In the right mood, I love that; in the wrong mood, I have to wait for the right mood to be able to attend to the big ideas he tries to cram into our heads. Mock should have at least nodded to those realities. That she didn't makes this sermon, though eloquent, one for the choir.


The documentary is divided into four "acts."

"Act 1: Citizen of the World," observes Kushner during the premiere of his play, Homebody/Kabul, which, just after 9/11, depicted a self-destructive Englishwoman's journey to Afghanistan. The play, written before the twin towers were destroyed, received mixed reviews, but despite a bumpy commercial opening was produced again in London, L.A., Seattle, and Berkeley.

"Act 2: Mama, I'm a Homosexual, Mama" follows him to his hometown of Lake Charles, La., where he and his musician brother visit their old house and their dad and recount their improbably joyful childhoods growing up Jewish, liberal, and, in Tony's case, gay in the deep South. They speak and play at their father's birthday celebration, visit their old synagogue and the old family lumber business. From Louisiana, Kushner went to Columbia University, where he studied Medieval history, worked at his painting and writing, and came out to his parents and the world. He came to the attention of Oskar Eustis, then director of San Francisco's Eureka Theater, and Eustis commissioned what became the seven-hour Angels in America, A Gay Fantasia on National Themes, which opened in 1991 at the Eureka and on Broadway in 1993.

"Act 3: Collective Action to Overcome Injustice," shows Kushner the juggler. First Kushner is in Chicago working with Maurice Sendak on a reconstruction of the children's opera Brundibar, which the Nazis staged with child performers at Theresienstadt as a propaganda project. Mock's there-but-not presence captures Sendak being thanked by Ela Weissberger, an original Brundibar performer who survived. Then Kushner is back in New York, working with the creators and cast of Caroline, or Change, a quirky but memorable musical about a Jewish, suburban boy in Louisiana and his family's black maid. Watching the production come together, particularly the animated direction of the ubiquitous George C. Wolfe, is a real pleasure.

Caroline,
too, is greeted with a mixed critical and commercial response, and in a telling sequence we see Kushner swallowing that disappointment after pouring five years into the play, regrouping, consulting with his friends and colleagues, and calling in some chits to get the word out about the show and get it back on its feet, capitalizing on the saturation coverage at the time of HBO's Mike Nichols production of Angels. It's a revealing section of the film, because it reminds us that even iconic "successes" can get walloped, but that all those showbiz truisms about resiliance have some meat to them.
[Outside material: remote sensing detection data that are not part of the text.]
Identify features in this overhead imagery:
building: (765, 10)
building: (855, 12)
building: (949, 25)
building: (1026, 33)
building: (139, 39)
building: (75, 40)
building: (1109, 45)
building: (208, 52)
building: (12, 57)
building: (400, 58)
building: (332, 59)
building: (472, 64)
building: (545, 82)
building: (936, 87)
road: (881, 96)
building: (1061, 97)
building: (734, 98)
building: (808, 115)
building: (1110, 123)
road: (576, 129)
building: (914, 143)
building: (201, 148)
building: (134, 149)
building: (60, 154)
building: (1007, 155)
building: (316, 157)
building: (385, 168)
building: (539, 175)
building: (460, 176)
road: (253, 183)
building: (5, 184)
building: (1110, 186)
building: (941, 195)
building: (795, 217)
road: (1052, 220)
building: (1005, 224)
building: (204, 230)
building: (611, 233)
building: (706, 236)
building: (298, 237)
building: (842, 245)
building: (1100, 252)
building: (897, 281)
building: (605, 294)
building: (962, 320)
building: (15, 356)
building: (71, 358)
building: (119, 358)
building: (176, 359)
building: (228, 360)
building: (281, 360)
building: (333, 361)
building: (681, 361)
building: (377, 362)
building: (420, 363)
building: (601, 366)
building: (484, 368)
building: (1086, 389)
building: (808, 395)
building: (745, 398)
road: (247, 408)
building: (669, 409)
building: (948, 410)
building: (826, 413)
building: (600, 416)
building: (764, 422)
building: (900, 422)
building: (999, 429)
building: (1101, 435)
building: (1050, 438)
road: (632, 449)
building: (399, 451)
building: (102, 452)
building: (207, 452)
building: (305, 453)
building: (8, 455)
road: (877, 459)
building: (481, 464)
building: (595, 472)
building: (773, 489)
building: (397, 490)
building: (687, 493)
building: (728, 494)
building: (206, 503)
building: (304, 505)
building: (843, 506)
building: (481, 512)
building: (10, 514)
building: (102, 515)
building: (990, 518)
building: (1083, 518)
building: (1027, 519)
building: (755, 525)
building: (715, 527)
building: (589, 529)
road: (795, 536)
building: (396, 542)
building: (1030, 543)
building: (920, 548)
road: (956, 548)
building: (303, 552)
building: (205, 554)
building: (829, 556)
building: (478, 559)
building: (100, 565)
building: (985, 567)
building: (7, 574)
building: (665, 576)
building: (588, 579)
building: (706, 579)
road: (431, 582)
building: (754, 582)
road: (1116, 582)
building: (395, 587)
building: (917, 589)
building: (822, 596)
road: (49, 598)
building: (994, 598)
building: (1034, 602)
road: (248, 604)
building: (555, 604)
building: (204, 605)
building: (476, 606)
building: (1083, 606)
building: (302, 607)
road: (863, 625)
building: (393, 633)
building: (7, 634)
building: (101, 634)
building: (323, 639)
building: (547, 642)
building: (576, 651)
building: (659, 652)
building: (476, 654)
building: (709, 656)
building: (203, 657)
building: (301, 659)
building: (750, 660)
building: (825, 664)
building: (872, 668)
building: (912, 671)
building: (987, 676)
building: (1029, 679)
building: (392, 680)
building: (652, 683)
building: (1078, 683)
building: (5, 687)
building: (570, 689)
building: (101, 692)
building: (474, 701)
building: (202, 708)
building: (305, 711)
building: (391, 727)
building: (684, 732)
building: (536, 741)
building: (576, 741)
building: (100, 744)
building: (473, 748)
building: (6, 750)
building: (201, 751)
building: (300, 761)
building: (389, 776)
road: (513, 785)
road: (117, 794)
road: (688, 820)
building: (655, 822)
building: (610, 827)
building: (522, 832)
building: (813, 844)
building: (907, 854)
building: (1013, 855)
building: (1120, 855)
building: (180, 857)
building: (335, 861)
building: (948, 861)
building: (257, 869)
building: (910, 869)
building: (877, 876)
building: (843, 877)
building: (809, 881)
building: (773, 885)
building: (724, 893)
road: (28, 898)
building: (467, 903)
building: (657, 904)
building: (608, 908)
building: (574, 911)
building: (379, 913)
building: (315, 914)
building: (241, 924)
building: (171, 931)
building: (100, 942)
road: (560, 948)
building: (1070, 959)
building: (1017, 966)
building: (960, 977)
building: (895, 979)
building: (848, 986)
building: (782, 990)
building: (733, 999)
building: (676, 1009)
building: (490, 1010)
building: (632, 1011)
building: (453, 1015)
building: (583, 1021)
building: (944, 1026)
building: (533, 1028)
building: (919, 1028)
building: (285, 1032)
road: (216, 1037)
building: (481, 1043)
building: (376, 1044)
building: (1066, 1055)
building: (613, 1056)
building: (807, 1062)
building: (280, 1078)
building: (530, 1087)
"I don't want to be ghettoized because of my politics, because I try to make stuff difficult -- people have an appetite for the difficult," he tells Mock as Kushner the playwright discovers Kushner the pushy producer. Cut to the Broadway opening in May, 2004.

An epilogue, "Action Can Change the Course of Things," follows him to Southwestern University in Texas, where he chats with students, and to Miami, where he helps get out the Democratic vote for the 2004 presidential election, an exercise in democracy that includes arguing with the desk clerk at a polling place in a senior center. Would he help that young woman voter by opening her baby carriage if a film crew weren't there? We venture a confident yes.

From there it's back to New York, where he's working on a new play, The Intelligent Homosexual's Guide to Capitalism and Socialism of the Key to the Scriptures. Then there's the new musical, another collaboration with Tesori. And a play about "the British cotton industry and American slavery."

They sound difficult, no? But then we have an appetite for the difficult. Kushner says he feels guilty that he's not teaching, politicking, making more money. In the dusk or dawn (hard to tell) light of the last shot, as he taps away at his keyboard, he looks, understandably, a little overwhelmed. Like maybe he needs some words of encouragement.

Here are some, which I borrow from one of America's foremost playwrights: "I am certain you are aflame. Hurry hurry hurry. Now now now. The world is waiting for you. The world needs you desperately. Organize. Speak the truth. Thanks."